Я решительно не знал, что предпринять дальше. В трюме было так темно, что я не видел собственной руки, даже поднося ее к самым глазам. Клочок белой бумаги был едва различим, да и то лишь тогда, когда я смотрел на него не прямо, а немного скосив глаза. Можно представить, какой мрак царил в моей темнице и как записка, написанная моим другом, если это в самом деле была записка, лишь причинила мне еще больше огорчений, бесцельно обеспокоив мой и без того ослабленный и смятенный ум. Тщетно перебирал я в воспаленном мозгу самые нелепые средства раздобыть огонь, – такие в точности привиделись бы в лихорадочном сне курильщику опиума, – каждое из которых само по себе и все вместе казались то необыкновенно резонными, то ни с чем не сообразными, равно как попеременно брала верх склонность к фантазии или способность рассуждать здраво. Наконец мне пришла в голову мысль, которая представлялась вполне разумной, и я справедливо удивился, почему не напал на нее раньше. Я положил листок бумаги на переплет книги и бережно ссыпал остатки фосфорных спичек, которые я собрал с бочонка, на записку. Затем я принялся быстро, с нажимом растирать их ладонью. Немедленно по всей поверхности бумаги распространилось ясное свечение, и, если бы на ней было что-нибудь написано, я наверняка без малейшего труда прочитал бы это. Однако на листке не было ни слова – я видел только мучительную, пугающую белизну: через несколько секунд свечение померкло, наступила тьма, и сердце у меня замерло.

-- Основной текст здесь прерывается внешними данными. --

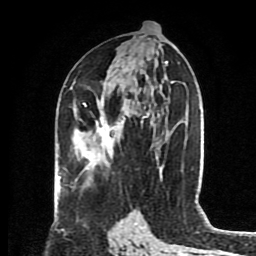
Breast MRI (dynamic contrast-enhanced), one axial slice. Position 43 of 80 along the scan axis. Cropped to one breast. Dynamic contrast-enhanced series, time point 2 of 8 at this slice position (early post-contrast). 1.5 T. TE 4.2 ms, TR 7 ms. 2 mm slice thickness. 256 × 256 image matrix, field of view 175 × 175 mm. Female patient.
Outlined on this slice (semi-automatically segmented with operator editing):
- enhancing-tissue mask used for the functional tumour volume (all voxels passing the contrast-enhancement thresholds inside the analysis volume; usually the tumour): bounding box [x1, y1, x2, y2] px = [83, 100, 129, 146]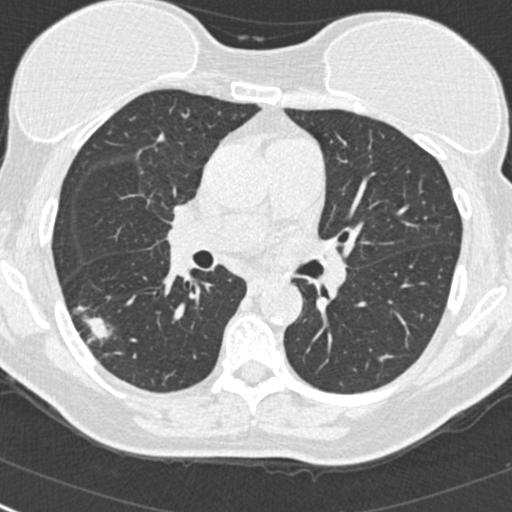
Low-dose screening chest CT, one axial slice. Slice 150 of 268 in the series (ordered by position). Reconstruction kernel B30f. 120 kVp. Lung window (W 1500 / L -600 HU). 1 mm slice thickness. 512 × 512 image matrix, field of view 296 × 296 mm.
Structures marked on this image (outlined manually by an expert reader):
- lesion 1 (tumor, upper lobe of right lung): bounding box <74,306,111,340> (left, top, right, bottom; pixels)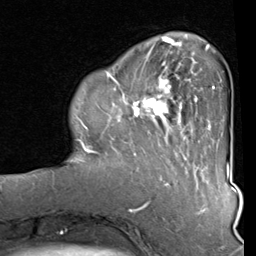
Breast MRI (dynamic contrast-enhanced), one axial slice; position 22 of 80 along the scan axis; cropped to one breast; dynamic contrast-enhanced series, time point 2 of 8 at this slice position (early post-contrast); 1.5 T; TE 2 ms, TR 5.1 ms; 2 mm slice thickness; 256 × 256 image matrix. Female patient.
Outlined on this slice (semi-automatic segmentation, software-assisted and operator-edited):
- enhancing-tissue mask used for the functional tumour volume (all voxels passing the contrast-enhancement thresholds inside the analysis volume; usually the tumour): bounding box (x1, y1, x2, y2) in pixels: (82, 40, 212, 157)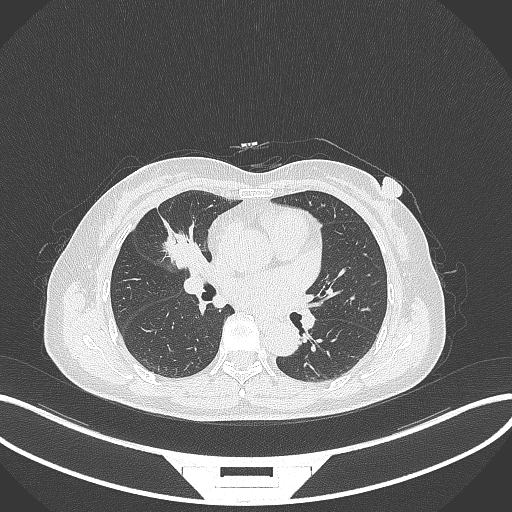
Chest CT, one axial slice. Position 156 of 284 along the scan axis. Reconstruction kernel B70f. 120 kVp. Lung window (W 1500 / L -600 HU). 1 mm slice thickness. 512 × 512 image matrix, field of view 400 × 400 mm. Patient: female, 51 years. Case-level facts recorded for this patient, not image findings: clinical TNM (as recorded): T1c N0 M0; histopathological grade: G2.
Annotated regions visible in this slice (bounding box drawn by a radiologist):
- lung tumour (recorded histology: adenocarcinoma): box from (x=157, y=225) to (x=201, y=268) px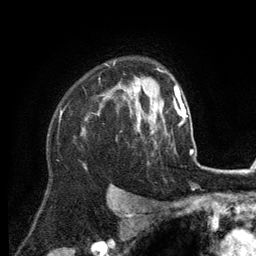
Breast MRI (dynamic contrast-enhanced), one axial slice. Position 96 of 134 along the scan axis. Cropped to one breast. Dynamic contrast-enhanced series, time point 2 of 6 at this slice position (early post-contrast). 3 T. TE 2.8 ms, TR 7.3 ms. 1.2 mm slice thickness. 256 × 256 image matrix. Female patient.
Annotated regions visible in this slice (semi-automatic segmentation, software-assisted and operator-edited):
- enhancing-tissue mask used for the functional tumour volume (all voxels passing the contrast-enhancement thresholds inside the analysis volume; usually the tumour): box from (x=82, y=83) to (x=155, y=134) px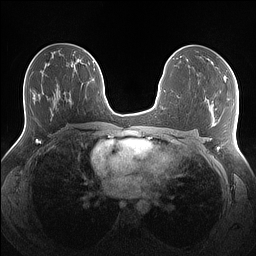
Breast MRI (dynamic contrast-enhanced), one axial slice; slice 75 of 160 in the series (ordered by position); dynamic contrast-enhanced series, time point 2 of 7 at this slice position (early post-contrast); 1.5 T; TE 1.4 ms, TR 5 ms; 1.1 mm slice thickness; 256 × 256 image matrix, field of view 340 × 340 mm. Female patient.
Annotated regions visible in this slice (semi-automatic segmentation, software-assisted and operator-edited):
- enhancing-tissue mask used for the functional tumour volume (all voxels passing the contrast-enhancement thresholds inside the analysis volume; usually the tumour): bounding box [x1, y1, x2, y2] px = [211, 61, 234, 78]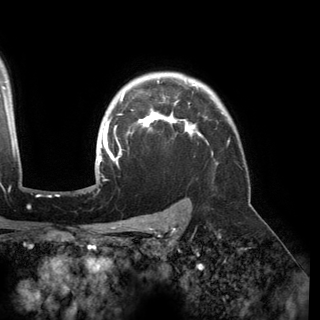
Breast MRI (dynamic contrast-enhanced), one axial slice; position 121 of 150 along the scan axis; cropped to one breast; dynamic contrast-enhanced series, time point 2 of 6 at this slice position (early post-contrast); 3 T; TE 2.8 ms, TR 6.2 ms; 1.2 mm slice thickness; 320 × 320 image matrix, field of view 250 × 250 mm. Female patient.
Annotated regions visible in this slice (semi-automatic segmentation, software-assisted and operator-edited):
- enhancing-tissue mask used for the functional tumour volume (all voxels passing the contrast-enhancement thresholds inside the analysis volume; usually the tumour): bounding box <97,80,203,178> (left, top, right, bottom; pixels)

Я уже не раз говорил о том, что последнее время мой разум находился в состоянии, близком к помешательству. Были, разумеется, недолгие периоды абсолютного здравомыслия, иногда даже подъема, но не часто. Не нужно забывать, что на протяжении многих дней я дышал затхлым воздухом трюма на китобойном судне и большую часть этого времени испытывал недостаток воды. Последние четырнадцать или пятнадцать часов во рту у меня не было ни капли и я ни на минуту не сомкнул глаз. Если не считать галет, то мои запасы пищи состояли преимущественно – а после пропажи баранины единственно – из копченостей, вызывающих нестерпимую жажду: что до галет, я никак не мог их есть, ибо они были как камень и не лезли в пересохшее и распухшее горло. Сейчас меня трясло, как в лихорадке, и вообще я был совершенно разбит. Это объяснит то обстоятельство, что после неудачи со спичками я провел несколько часов в полнейшей безнадежности, прежде чем сообразил, что осмотрел-то я лишь одну сторону листка! Не берусь описывать свою ярость (именно это чувство владело мной более всего), когда меня внезапно осенило, какой дурацкий промах я совершил.
Сама по себе неудача не имела бы особого значения, если бы я по глупости не поддался первому побуждению: увидев, что на листке ничего не написано, я с досады по-ребячьи порвал его в клочки и бросил неизвестно куда.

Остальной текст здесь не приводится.